By CNA Financial Corporation
Do your employees use their own vehicles? Beware the risks.
By CNA Financial Corporation
Many companies know that there are risks associated with managing a fleet of vehicles for company use. But a business owner may also be liable for accidents that occur in vehicles not owned by the company. Do any of your employees use his or her personal vehicle to run errands for the company? Do your salespeople use their own vehicles for company business? Are any employees reimbursed for driving his or her own vehicle to pick up supplies or parts?
Anytime someone uses a personal vehicle on behalf of a company, the company has a non-owned auto exposure. If an employee causes an accident in his or her own vehicle, the liability insurance policy on the vehicle is the first line for liability coverage. After the limits of liability on the employee’s personal automobile are exhausted, the injured party may look to the company to pay damages. Your company could be put in this situation under the theories of negligence or vicarious liability. There are steps you can take to protect your company from non-owned automobile exposure.

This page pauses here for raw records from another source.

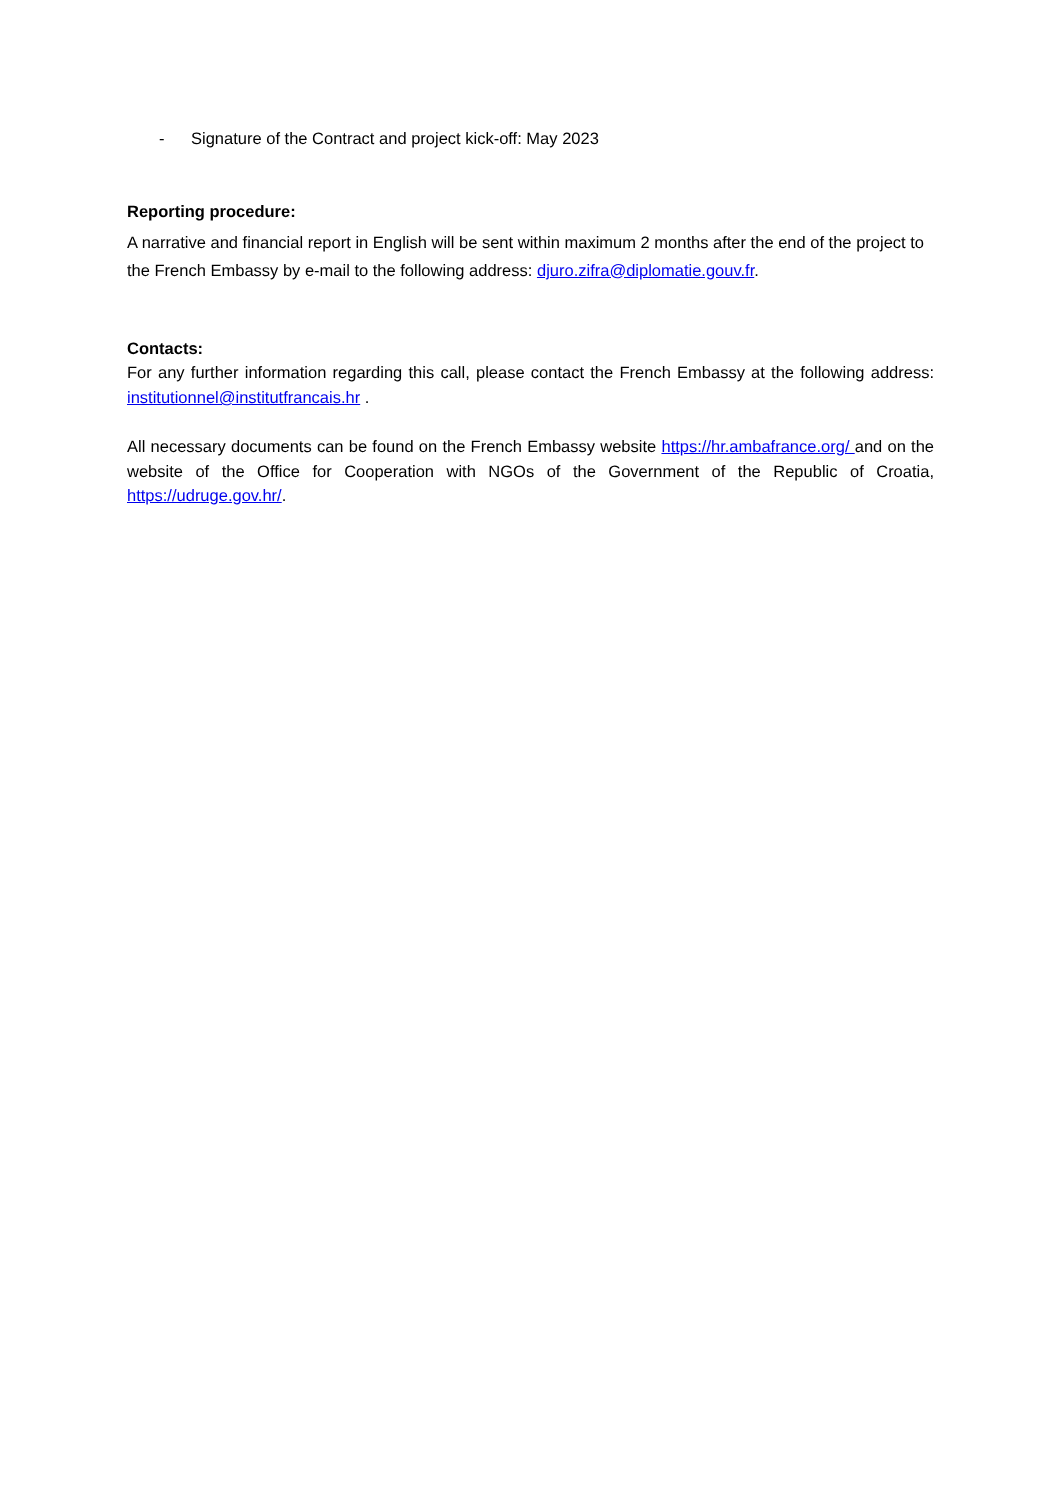- Signature of the Contract and project kick-off: May 2023
Reporting procedure:
A narrative and financial report in English will be sent within maximum 2 months after the end of the project to the French Embassy by e-mail to the following address: djuro.zifra@diplomatie.gouv.fr.
Contacts:
For any further information regarding this call, please contact the French Embassy at the following address: institutionnel@institutfrancais.hr .
All necessary documents can be found on the French Embassy website https://hr.ambafrance.org/ and on the website of the Office for Cooperation with NGOs of the Government of the Republic of Croatia, https://udruge.gov.hr/.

If possible, implement a requirement that employees must use company vehicles for business-related tasks. Allow only designated employees to conduct business with personal vehicles. Review your employees’ motor vehicle record (MVR) before they start driving. Follow up with annual MVR reviews. Require that each employee driving his or her own personal vehicle for business must provide proof of insurance.
For employees who regularly drive on company business, require the company be named as an additional insured on the employee’s personal auto policy.
Regularly inspect the vehicle to ensure it is properly maintained and safe.
Investigate all accidents and provide training to prevent future accidents.
Keep written records of everything you do to control the non-owned auto exposure.
Here are some suggested criteria to help determine what to look for when reviewing your employees’ motor vehicle records. The following violations are classified as guidelines from CNA only. Use discretion when checking your employees’ motor vehicle records.
Class A violations
- DUI (alcohol or drugs)
- Reckless or careless driving
- Hit and run
- Vehicular assault
- Racing/speed contest
- Driving on suspended or revoked license
Class B violations
- Moving violations, including speeding
- improper lane change
- failure to yield/obey traffic sign or signal
- suspended license related to moving violations
Consider implementing guidelines, such as prohibiting anywho who has received a class A violation within the last five years from driving for your company. drive for your company if they have received a class A violation within the past five years. Or, perhaps drivers with two type B violations or one at-fault accident in the past three years should be put on warning.
Familiarize yourself with these tips on how to manage non-owned automobile exposure to avoid being held liable for accidents that occur in vehicles your company doesn’t own.
The information, examples and suggestions presented in this material have been developed from sources believed to be reliable, but they should not be construed as legal or other professional advice.